O conceito é muito intuitivo e foca-se na otimização da barreira cutânea: os nossos músculos precisam de dias de recuperação; o nosso cérebro precisa de dias de recuperação, por isso faz sentido que a pele também beneficie de dias de recuperação. O skin cycling encoraja-nos a utilizar produtos de uma forma estratégica para se respeitarem e potenciarem uns aos outros, e adota uma abordagem do tipo less is more. Implica rigor e consistência, apesar de ser bastante simples de executar, e refere-se apenas à rotina noturna. De manhã devemos limpar, usar um produto com vitamina C ou outro antioxidante, hidratar e usar proteção solar. À noite, os produtos vão sendo alternados, durante quatro dias, ciclicamente, sempre depois da limpeza. O método adapta-se verdadeiramente a todas as peles, podendo haver um ligeiro ajuste nas peles sensíveis ou bastante resistentes.

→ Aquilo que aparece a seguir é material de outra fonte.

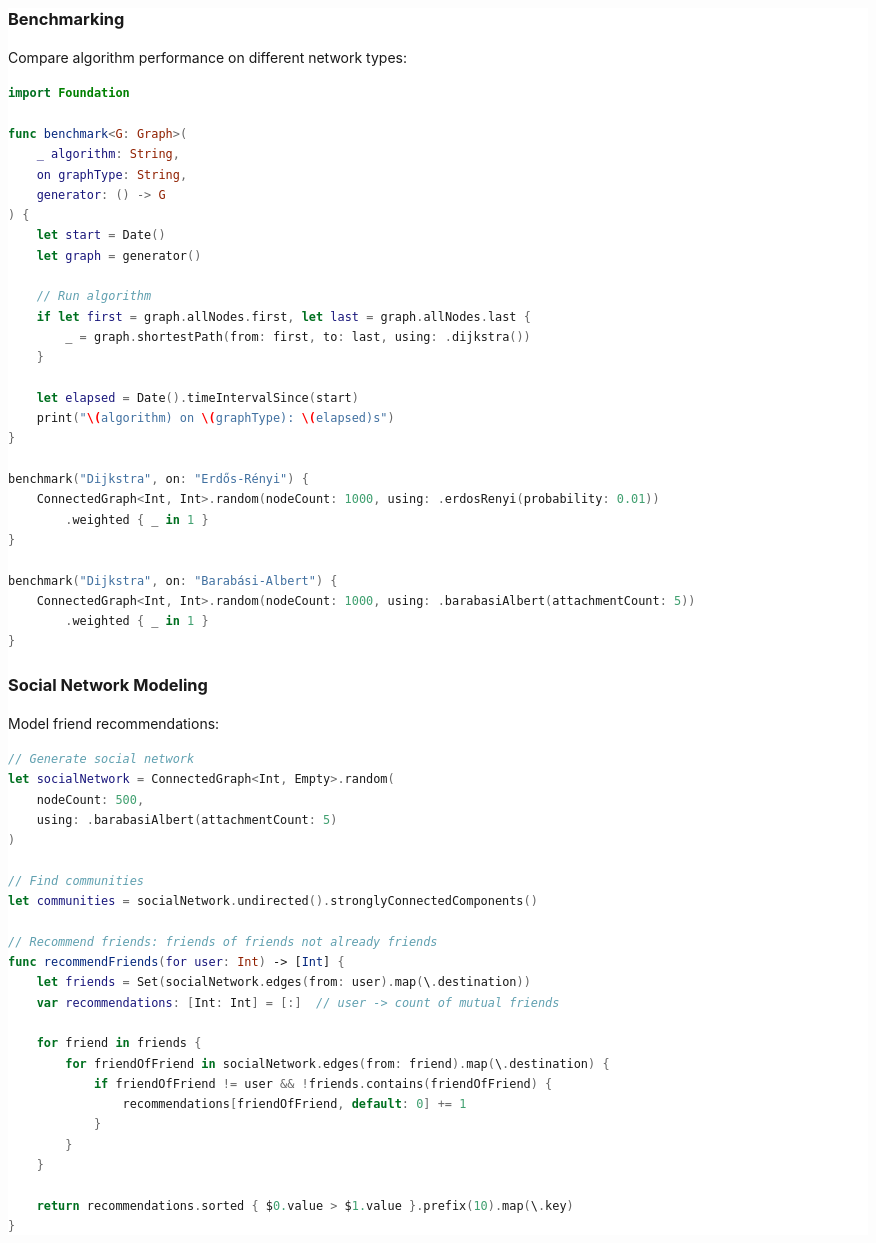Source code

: ### Benchmarking

Compare algorithm performance on different network types:

```swift
import Foundation

func benchmark<G: Graph>(
    _ algorithm: String,
    on graphType: String,
    generator: () -> G
) {
    let start = Date()
    let graph = generator()
    
    // Run algorithm
    if let first = graph.allNodes.first, let last = graph.allNodes.last {
        _ = graph.shortestPath(from: first, to: last, using: .dijkstra())
    }
    
    let elapsed = Date().timeIntervalSince(start)
    print("\(algorithm) on \(graphType): \(elapsed)s")
}

benchmark("Dijkstra", on: "Erdős-Rényi") {
    ConnectedGraph<Int, Int>.random(nodeCount: 1000, using: .erdosRenyi(probability: 0.01))
        .weighted { _ in 1 }
}

benchmark("Dijkstra", on: "Barabási-Albert") {
    ConnectedGraph<Int, Int>.random(nodeCount: 1000, using: .barabasiAlbert(attachmentCount: 5))
        .weighted { _ in 1 }
}
```

### Social Network Modeling

Model friend recommendations:

```swift
// Generate social network
let socialNetwork = ConnectedGraph<Int, Empty>.random(
    nodeCount: 500,
    using: .barabasiAlbert(attachmentCount: 5)
)

// Find communities
let communities = socialNetwork.undirected().stronglyConnectedComponents()

// Recommend friends: friends of friends not already friends
func recommendFriends(for user: Int) -> [Int] {
    let friends = Set(socialNetwork.edges(from: user).map(\.destination))
    var recommendations: [Int: Int] = [:]  // user -> count of mutual friends
    
    for friend in friends {
        for friendOfFriend in socialNetwork.edges(from: friend).map(\.destination) {
            if friendOfFriend != user && !friends.contains(friendOfFriend) {
                recommendations[friendOfFriend, default: 0] += 1
            }
        }
    }
    
    return recommendations.sorted { $0.value > $1.value }.prefix(10).map(\.key)
}

```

O ciclo das quatro noites começa com a Noite 1 - Noite de Esfoliação: com um sérum esfoliante químico, com ácido salicílico, glicólico, mandélico, lático... mais suave e eficaz, preparando a pele e maximizando a absorção dos cuidados aplicados na segunda noite e seguintes. Noite 2 - Noite de Retinoide: os retinoides são o gold standard na ação antienvelhecimento. Numa pele mais sensível, é importante proteger as zonas dos olhos, os sulcos nasogenianos e o pescoço com um hidratante, antes e depois de aplicar o retinoide (técnica de sanduíche). Noite 3 + Noite 4 - Noites de Recuperação: o objetivo é assegurar a estabilidade da microbiota da pele e reparar a barreira cutânea. Palavra de ordem: hidratação, com ceramidas, ácido hialurónico, glicerina, esqualano, prebióticos, etc. Depois, é só voltar ao início e repetir. E se dúvidas houvesse que funciona, a sua reputação é mesmo inabalável: em duas palavras, game changing! Após dois ciclos completos, fica a promessa de uma pele com um brilho mais saudável, assim como uma sensação geral de pele mais hidratada e mais suave. Quando feito continuamente, promove uma transformação positiva, isto é, menos rugas, menos manchas e mais conforto.
O mundo dos cosméticos pode ser excessivamente complicado e o skin cycling ajuda a simplificar a rotina de uma forma que é, simultaneamente, eficaz e fácil de seguir. Resolve, também, um dos erros mais comuns que é a sobreutilização de produtos, portanto, nunca é tarde para começar, pode ser já esta noite!